Great Expectations is a data quality testing framework and observability platform designed to monitor the reliability of data pipelines. It provides a structured environment for defining, documenting, and automating data quality assertions, allowing teams to validate datasets against expected structure and content before they move through downstream processes. The project distinguishes itself through a declarative domain-specific language that stores quality rules as version-controlled configuration files. It utilizes an execution engine abstraction to translate these high-level assertions into native queries for various data processing frameworks, while a rendering engine automatically transforms these rules and validation outcomes into human-readable documentation for stakeholders. The platform supports a broad range of operational capabilities, including the ability to connect to diverse data sources and persist metadata and validation results across distributed environments. It integrates directly into existing orchestration pipelines to automate recurring quality checks, track data health trends over time, and trigger notifications when datasets deviate from established benchmarks.
This is a data quality and validation framework used to monitor pipeline health, but it lacks the storage, serving, and feature-engineering capabilities required for a centralized machine learning feature store.
Ydata-profiling is an automated exploratory data analysis framework designed to generate comprehensive statistical reports and visual summaries from dataframes. It functions as a diagnostic tool for assessing data quality, identifying missing values, duplicates, and outliers, while providing a scalable engine for profiling massive datasets across distributed enterprise environments. The project distinguishes itself through its ability to handle large-scale data through distributed task orchestration and lazy stream processing, which minimizes memory overhead during complex computations.
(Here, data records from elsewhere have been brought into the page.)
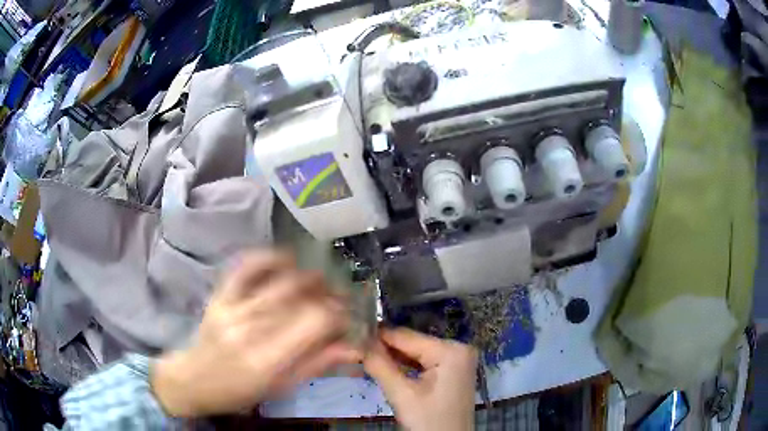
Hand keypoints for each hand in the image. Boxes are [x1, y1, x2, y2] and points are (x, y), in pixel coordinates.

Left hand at [150, 251, 361, 416]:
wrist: (195, 379)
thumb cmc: (241, 391)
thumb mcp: (282, 387)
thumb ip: (317, 364)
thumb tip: (354, 348)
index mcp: (268, 359)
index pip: (314, 321)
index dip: (338, 314)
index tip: (346, 317)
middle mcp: (250, 328)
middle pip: (300, 296)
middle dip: (328, 293)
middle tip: (339, 299)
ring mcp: (232, 307)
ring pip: (279, 280)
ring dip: (307, 276)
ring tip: (320, 282)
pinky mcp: (220, 295)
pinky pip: (245, 266)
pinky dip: (268, 257)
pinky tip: (286, 259)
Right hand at [364, 328, 477, 430]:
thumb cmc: (429, 421)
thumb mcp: (402, 395)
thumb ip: (380, 366)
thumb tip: (359, 341)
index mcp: (450, 350)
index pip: (406, 336)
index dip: (377, 336)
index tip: (352, 336)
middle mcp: (458, 348)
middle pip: (412, 344)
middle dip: (385, 349)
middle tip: (356, 349)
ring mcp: (458, 360)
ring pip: (417, 353)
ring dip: (393, 358)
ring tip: (365, 356)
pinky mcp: (453, 371)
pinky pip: (425, 363)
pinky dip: (406, 367)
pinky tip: (386, 367)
It incorporates sensitive data governance by identifying and masking personally identifiable information, ensuring that generated reports remain compliant with security standards. Furthermore, the framework supports dataset drift detection by comparing multiple versions of data collections to pinpoint statistical shifts over time. Beyond its core profiling capabilities, the library offers a modular architecture that allows for schema-driven metadata enrichment and pluggable report rendering. It provides a broad surface for data quality monitoring, including the analysis of temporal trends and the export of metrics into standard formats for integration with other analytical tools.
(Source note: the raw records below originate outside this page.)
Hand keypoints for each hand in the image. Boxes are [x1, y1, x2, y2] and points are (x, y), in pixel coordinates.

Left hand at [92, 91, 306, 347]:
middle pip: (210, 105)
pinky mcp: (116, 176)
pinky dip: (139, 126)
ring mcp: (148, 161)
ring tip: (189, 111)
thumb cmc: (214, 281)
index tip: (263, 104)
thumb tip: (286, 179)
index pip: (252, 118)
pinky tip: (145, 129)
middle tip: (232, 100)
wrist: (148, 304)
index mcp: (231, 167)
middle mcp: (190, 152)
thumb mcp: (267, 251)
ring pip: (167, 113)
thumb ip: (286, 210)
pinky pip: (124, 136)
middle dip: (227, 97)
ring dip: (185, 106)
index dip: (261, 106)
This repository is an automated exploratory data analysis and profiling tool for assessing data quality, rather than a feature store designed to manage, version, and serve machine learning features for training and inference.
The Virtual Feature Store. Turn your existing data infrastructure into a feature store.
Featureform acts as a virtual feature store that orchestrates your existing data infrastructure to provide versioned feature management, transformation pipelines, and retrieval for both training and inference.